缓存服务器并不会总保存副本并重用副本;他们只是在特定情况下会不保存并使用副本。所有的缓存服务器都回基于文件的大小,类型(例如:图片 页面),或者服务器空间的剩余来确定如何缓存。你的页面相比更热门或者更大的文件相比,并不值得缓存。
所以有些缓存服务器允许管理员根据文件类型确定缓存副本的优先级,允许某些副本被永久缓存并长期有效;

缓存机制的实现 - Web服务器端配置

一般说来,应该选择最新版本的Web服务器程序来部署。不仅因为它们包含更多利于缓存的功能,新版本往往在性能和安全性方面都有很多的改善。

Apache HTTP服务器

Apache有些可选的模块来包含这些头信息: 包括Expires和Cache-Control。 这些模块在1.2版本以上都支持;
这些模块需要和apache一起编译;虽然他们已经包含在发布版本中,但缺省并没有启用。为了确定相应模块已经被启用:找到httpd程序并运行httpd -l 它会列出可用的模块,我们需要用的模块是mod_expires和mod_headers

  • 如果这些模块不可用,你需要联系管理员,重新编译并包含这些模块。这些模块有时候通过配置文件中把注释掉的配置启用,或者在编译的时候增加-enable -module=expires和-enable-module=headers选项(在apache 1.3和以上版本)。 参考Apache发布版中的INSTALL文件;

Apache一旦启用了相应的模块,你就可以在.htaccess文件或者在服务器的access.conf文件中通过mod_expires设置副本什 么时候过期。你可设置过期从访问时间或文件修改时间开始计算,并且应用到某种文件类型上或缺省设置,参考模块的文档获得更多信息,或者遇到问题的时候向你身边的apache专家讨教。

所给条目
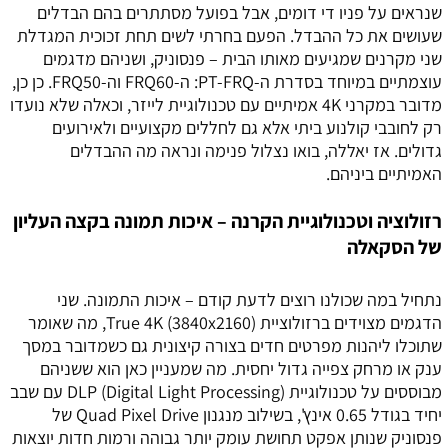
שנראים על פניו די דומים, אבל בפועל מסתתרים בהם הבדלים
שעושים את כל ההבדל. הפעם בחרתי לשים תחת זכוכית המגדלת
שני מקרנים שמגיעים מאותו הבית – פנסוניק, ושניהם מדגמים
עוצמתיים במיוחד בסדרת ה-PT-FRQ: ה-FRQ60 וה-FRQ50. כן כן,
מדובר במקרני 4K אמיתיים עם טכנולוגיית לייזר, וכאלה שלא נועדו
רק לחובבי קולנוע ביתי אלא גם לחללים מקצועיים ולאירועים
גדולים. אז יאללה, בואו נצלול פנימה ונראה מה ההבדלים
האמיתיים ביניהם.
רזולוציה וטכנולוגיית הקרנה – איכות תמונה בקצה העליון
של הסקאלה
נתחיל במה שכולנו רוצים לדעת קודם – איכות התמונה. שני
הדגמים מצוידים ברזולוציית True 4K (3840x2160), מה שאומר
שתוכלו ליהנות מפרטים חדים בצורה קיצונית גם כשמדובר במסך
ענק או מרחק צפייה גדול יחסית. מה שמעניין כאן הוא ששניהם
מבוססים על טכנולוגיית DLP (Digital Light Processing) עם שבב
יחיד בגודל 0.65 אינץ', בשילוב מנגנון Quad Pixel Drive של
פנסוניק שנותן אפקט תחושת עומק יותר גבוהה ורמות חדות יוצאות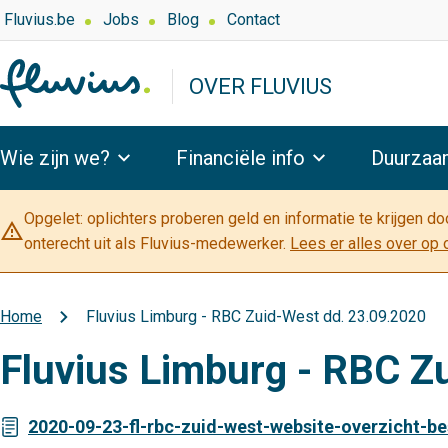
Overslaan
Top
Fluvius.be
Jobs
Blog
Contact
navigation
en
-
naar
OVER FLUVIUS
Over
de
Fluvius
inhoud
Hoofdnavigatie
gaan
Wie zijn we?
Financiële info
Duurzaa
Opgelet: oplichters proberen geld en informatie te krijgen d
warning_amber
onterecht uit als Fluvius-medewerker.
Lees er alles over op 
Home
Fluvius Limburg - RBC Zuid-West dd. 23.09.2020
Kruimelpad
Fluvius Limburg - RBC Z
2020-09-23-fl-rbc-zuid-west-website-overzicht-be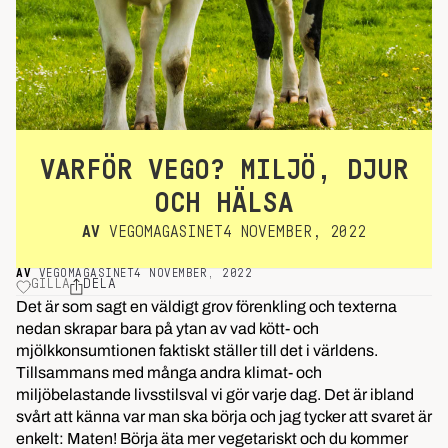
VARFÖR VEGO? MILJÖ, DJUR
OCH HÄLSA
AV
VEGOMAGASINET
4 NOVEMBER, 2022
AV
VEGOMAGASINET
4 NOVEMBER, 2022
GILLA
DELA
Det är som sagt en väldigt grov förenkling och texterna
nedan skrapar bara på ytan av vad kött- och
mjölkkonsumtionen faktiskt ställer till det i världens.
Tillsammans med många andra klimat- och
miljöbelastande livsstilsval vi gör varje dag. Det är ibland
svårt att känna var man ska börja och jag tycker att svaret är
enkelt: Maten! Börja äta mer vegetariskt och du kommer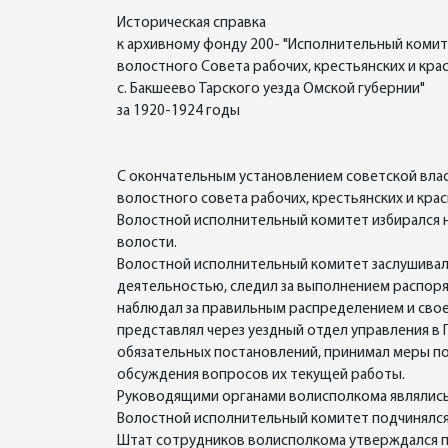
Историческая справка
к архивному фонду 200- "Исполнительный коми
волостного Совета рабочих, крестьянских и кра
с. Бакшеево Тарского уезда Омской губернии"
за 1920-1924 годы
С окончательным установлением советской влас
волостного совета рабочих, крестьянских и кра
Волостной исполнительный комитет избирался н
волости.
Волостной исполнительный комитет заслушивал 
деятельностью, следил за выполнением распор
наблюдал за правильным распределением и свое
представлял через уездный отдел управления в
обязательных постановлений, принимал меры по
обсуждения вопросов их текущей работы.
Руководящими органами волисполкома являлись
Волостной исполнительный комитет подчинялся
Штат сотрудников волисполкома утверждался п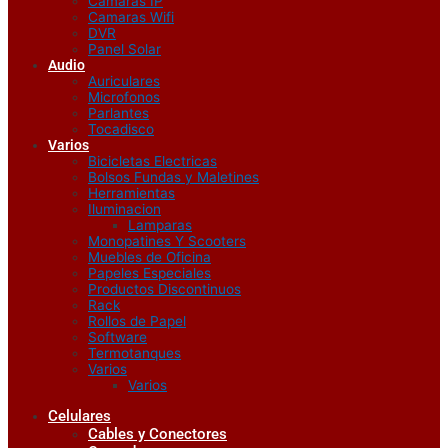
Camaras IP
Camaras Wifi
DVR
Panel Solar
Audio
Auriculares
Microfonos
Parlantes
Tocadisco
Varios
Bicicletas Electricas
Bolsos Fundas y Maletines
Herramientas
Iluminacion
Lamparas
Monopatines Y Scooters
Muebles de Oficina
Papeles Especiales
Productos Discontinuos
Rack
Rollos de Papel
Software
Termotanques
Varios
Varios
Celulares
Cables y Conectores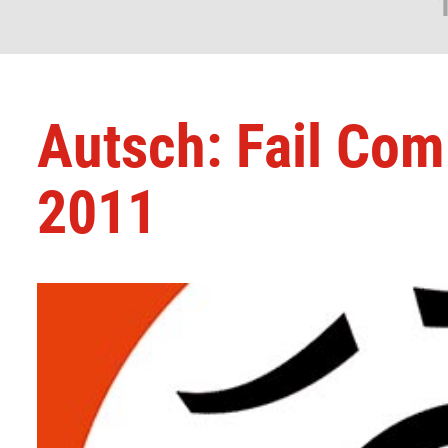
Autsch: Fail Com
2011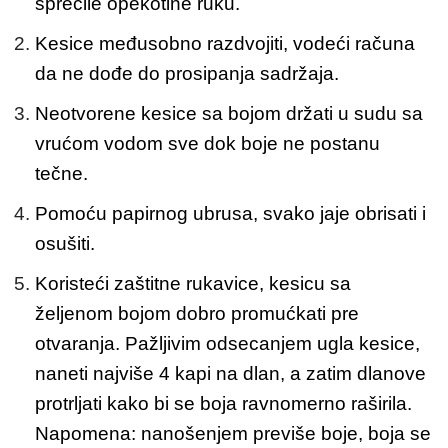
sprečile opekotine ruku.
Kesice međusobno razdvojiti, vodeći računa
da ne dođe do prosipanja sadržaja.
Neotvorene kesice sa bojom držati u sudu sa
vrućom vodom sve dok boje ne postanu
tečne.
Pomoću papirnog ubrusa, svako jaje obrisati i
osušiti.
Koristeći zaštitne rukavice, kesicu sa
željenom bojom dobro promućkati pre
otvaranja. Pažljivim odsecanjem ugla kesice,
naneti najviše 4 kapi na dlan, a zatim dlanove
protrljati kako bi se boja ravnomerno raširila.
Napomena: nanošenjem previše boje, boja se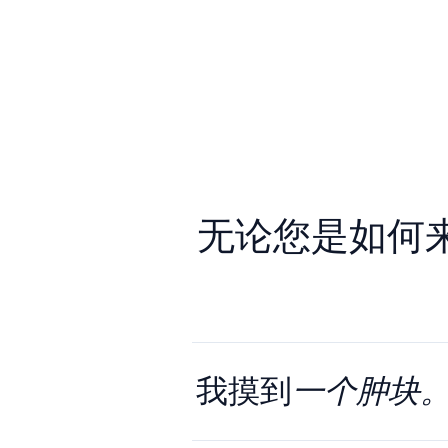
无论您是如何
我摸到
一个肿块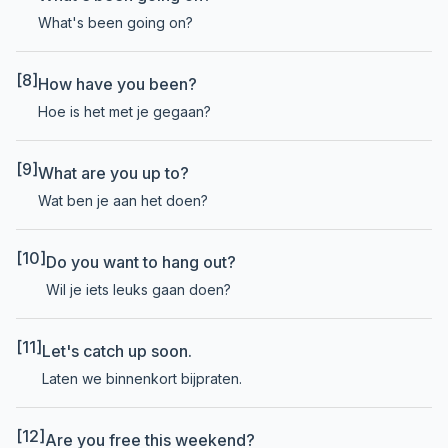
What's been going on?
[8]
How have you been?
Hoe is het met je gegaan?
[9]
What are you up to?
Wat ben je aan het doen?
[10]
Do you want to hang out?
Wil je iets leuks gaan doen?
[11]
Let's catch up soon.
Laten we binnenkort bijpraten.
[12]
Are you free this weekend?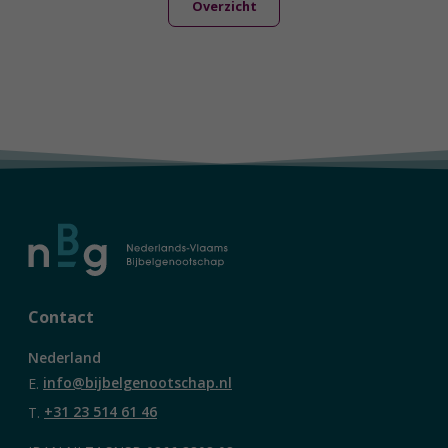
Overzicht
Contact
Nederland
E.
info@bijbelgenootschap.nl
T.
+31 23 514 61 46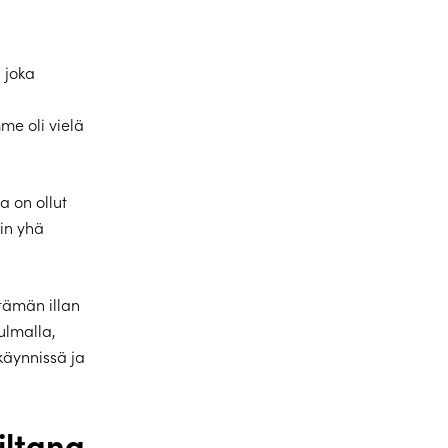
 joka
mme oli vielä
a on ollut
in yhä
tämän illan
ulmalla,
käynnissä ja
iltana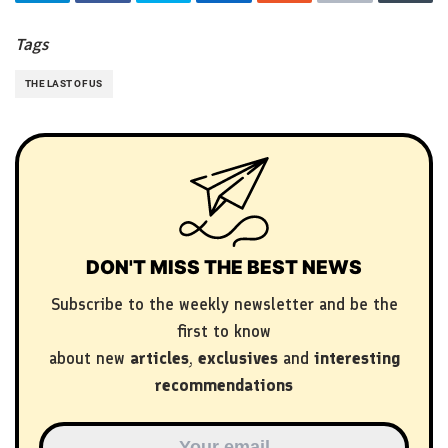
Tags
THE LAST OF US
DON'T MISS THE BEST NEWS
Subscribe to the weekly newsletter and be the
first to know
about new
articles
,
exclusives
and
interesting
recommendations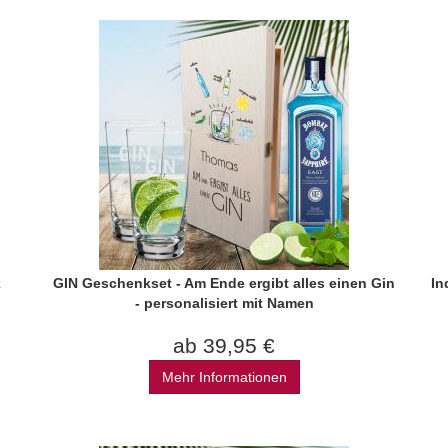
x
GIN Geschenkset - Am Ende ergibt alles einen Gin
In
- personalisiert mit Namen
ab 39,95 €
Mehr Informationen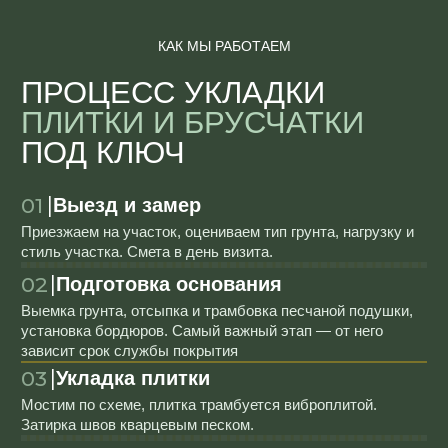
ВАШЕГО УЧАСТКА
+7 (495) 782-3269
+7 (963) 750-6155
Дмитровское ш., 96, корп. 1, Москва
Имя
Телефон
+7
Я соглашаюсь с
политикой конфиденциальности
и даю
согласие на обработку моих персональных данных
Заказать расчёт
Нажмите, чтобы взаимодействовать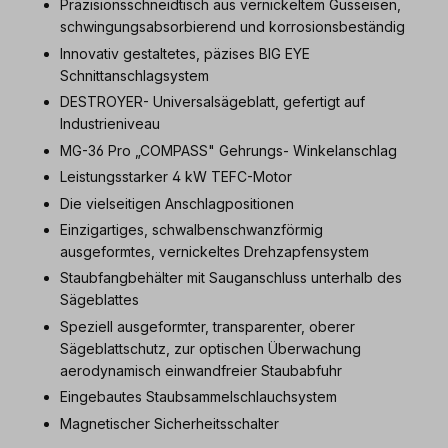
Präzisionsschneidtisch aus vernickeltem Gusseisen,
schwingungsabsorbierend und korrosionsbeständig
Innovativ gestaltetes, päzises BIG EYE
Schnittanschlagsystem
DESTROYER- Universalsägeblatt, gefertigt auf
Industrieniveau
MG-36 Pro „COMPASS" Gehrungs- Winkelanschlag
Leistungsstarker 4 kW TEFC-Motor
Die vielseitigen Anschlagpositionen
Einzigartiges, schwalbenschwanzförmig
ausgeformtes, vernickeltes Drehzapfensystem
Staubfangbehälter mit Sauganschluss unterhalb des
Sägeblattes
Speziell ausgeformter, transparenter, oberer
Sägeblattschutz, zur optischen Überwachung
aerodynamisch einwandfreier Staubabfuhr
Eingebautes Staubsammelschlauchsystem
Magnetischer Sicherheitsschalter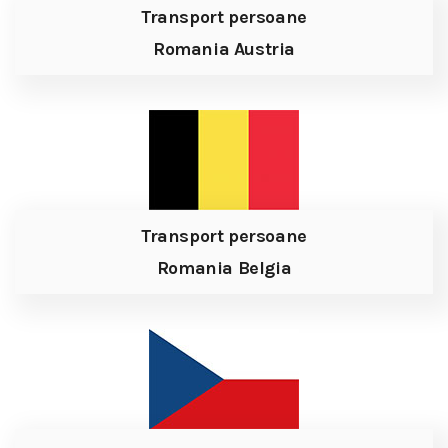
Transport persoane
Romania Austria
Transport persoane
Romania Belgia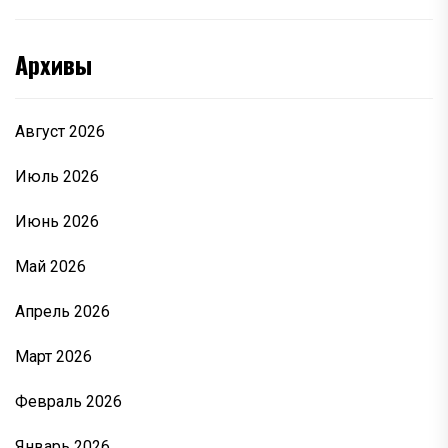
Архивы
Август 2026
Июль 2026
Июнь 2026
Май 2026
Апрель 2026
Март 2026
Февраль 2026
Январь 2026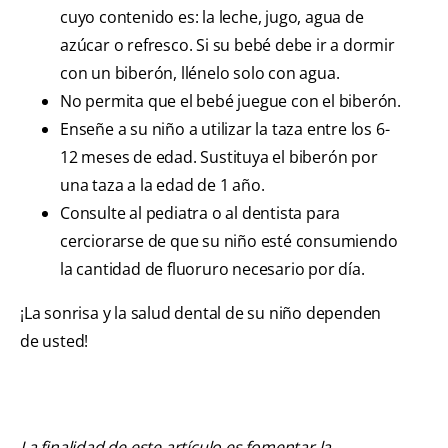
cuyo contenido es: la leche, jugo, agua de
azúcar o refresco. Si su bebé debe ir a dormir
con un biberón, llénelo solo con agua.
No permita que el bebé juegue con el biberón.
Enseñe a su niño a utilizar la taza entre los 6-
12 meses de edad. Sustituya el biberón por
una taza a la edad de 1 año.
Consulte al pediatra o al dentista para
cerciorarse de que su niño esté consumiendo
la cantidad de fluoruro necesario por día.
¡La sonrisa y la salud dental de su niño dependen
de usted!
La finalidad de este artículo es fomentar la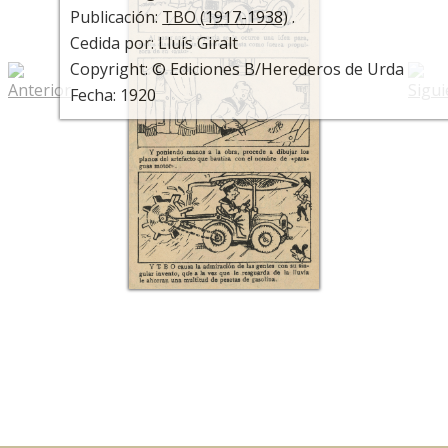
Publicación:
TBO (1917-1938)
.
Cedida por: Lluís Giralt
Copyright: © Ediciones B/Herederos de Urda
Fecha: 1920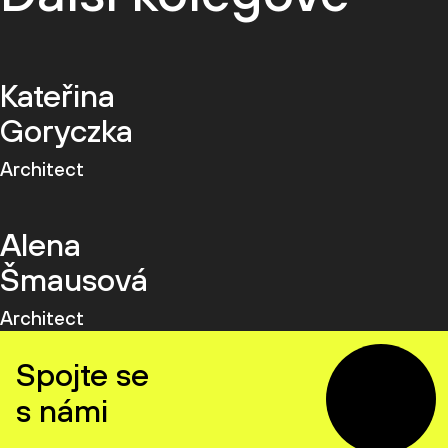
Kateřina
Goryczka
Architect
Alena
Šmausová
Architect
Spojte se
s námi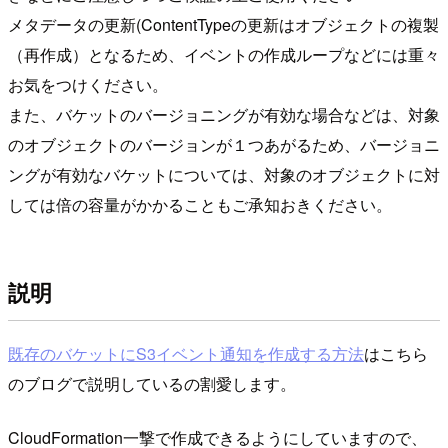
メタデータの更新(ContentTypeの更新はオブジェクトの複製
（再作成）となるため、イベントの作成ループなどには重々
お気をつけください。
また、バケットのバージョニングが有効な場合などは、対象
のオブジェクトのバージョンが１つあがるため、バージョニ
ングが有効なバケットについては、対象のオブジェクトに対
しては倍の容量がかかることもご承知おきください。
説明
既存のバケットにS3イベント通知を作成する方法
はこちら
のブログで説明しているの割愛します。
CloudFormation一撃で作成できるようにしていますので、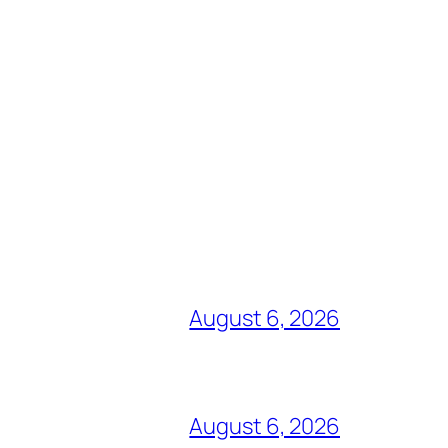
August 6, 2026
August 6, 2026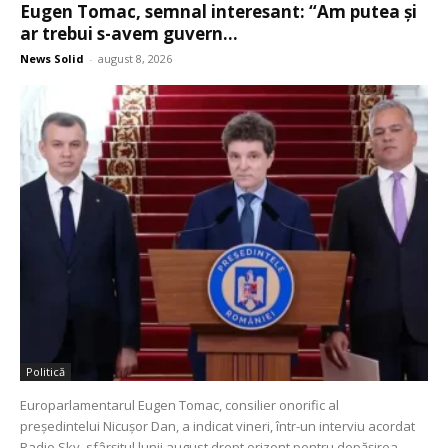
Eugen Tomac, semnal interesant: “Am putea și
ar trebui s-avem guvern...
News Solid
-
august 8, 2026
Politică
Europarlamentarul Eugen Tomac, consilier onorific al
președintelui Nicușor Dan, a indicat vineri, într-un interviu acordat
Radio Sky, sfârșitul lunii august drept orizont pentru depășirea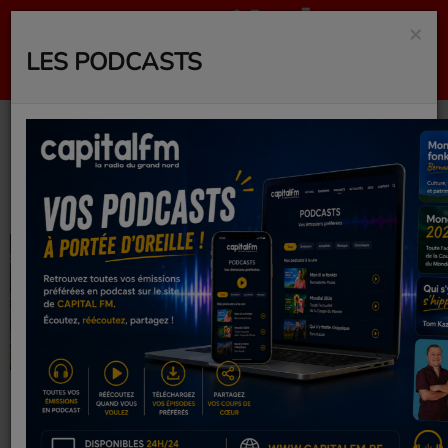
×
LES PODCASTS
Actualités
RSS
IL Y A 1 MOIS
IL Y A 1 MOIS
ÉCOSSE - BRÉSIL
DIDIER
DESCHAMPS EN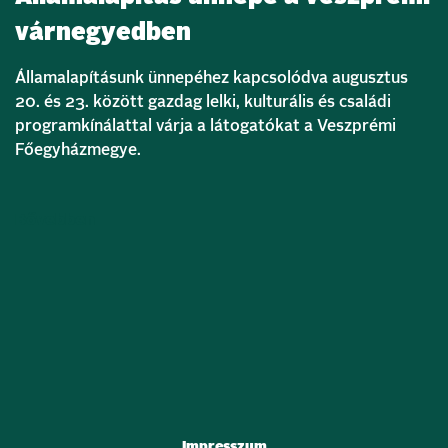
várnegyedben
Államalapításunk ünnepéhez kapcsolódva augusztus
20. és 23. között gazdag lelki, kulturális és családi
programkínálattal várja a látogatókat a Veszprémi
Főegyházmegye.
Bővebben
Impresszum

动手试试
续写这段讲Web缓存与Apache服务器配置的文字,从它的最后一句之后接着往下写。

本题答案
应用Cache-Control头信息,你需要使用mod_headers,它将允许你设置任意的HTTP头信息,参考mod_headers的文档可以获得更多资料;
这里有个例子说明如何使用头信息:

  • .htaccess文件允许web发布者使用命令只在配置文件中用到的命令。他影响到所在目录及其子目录;问一下你的服务器管理员确认这个功能是否启用了。
### 启用 mod_expires
ExpiresActive On
### 设置 .gif 在被访问过后1个月过期。
ExpiresByType image/gif A2592000
### 其他文件设置为最后修改时间1天后过期
### (用了另外的语法)
ExpiresDefault "modification plus 1 day"
### 在index.html文件应用 Cache-Control头属性
<Files index.html>
Header append Cache-Control "public, must-revalidate"
</Files>
  • 注意: 在适当情况下mod_expires会自动计算并插入Cache-Control:max-age 头信息

Apache 2.0的配置和1.3类似,更多信息可以参考2.0的mod_expiresmod_headers文档

Microsoft IIS服务器

Microsoft的IIS可以非常容易的设置头信息,注意:这只针对IIS 4.0服务器,并且只能在NT服务器上运行。
为网站的一个区域设置头信息,先要到管理员工具界面中,然后设置属性。选择HTTP Header选单,你会看到2个有趣的区域:启用内容过期和定制HTTP头信息。头一个设置会自动配置,第二个可以用于设置Cache-Control头信息;
设置asp页面的头信息可以参考后面的ASP章节,也可以通过ISAPI模块设置头信息,细节请参考MSDN。

Netscape/iPlanet企业服务器

3.6版本以后,Netscape/iPlanet已经不能设置Expires头信息了,他从3.0版本开始支持HTTP 1.1的功能。这意味着HTTP 1.1的缓存(代理服务器/浏览器)优势都可以通过你对Cache-Control设置来获得。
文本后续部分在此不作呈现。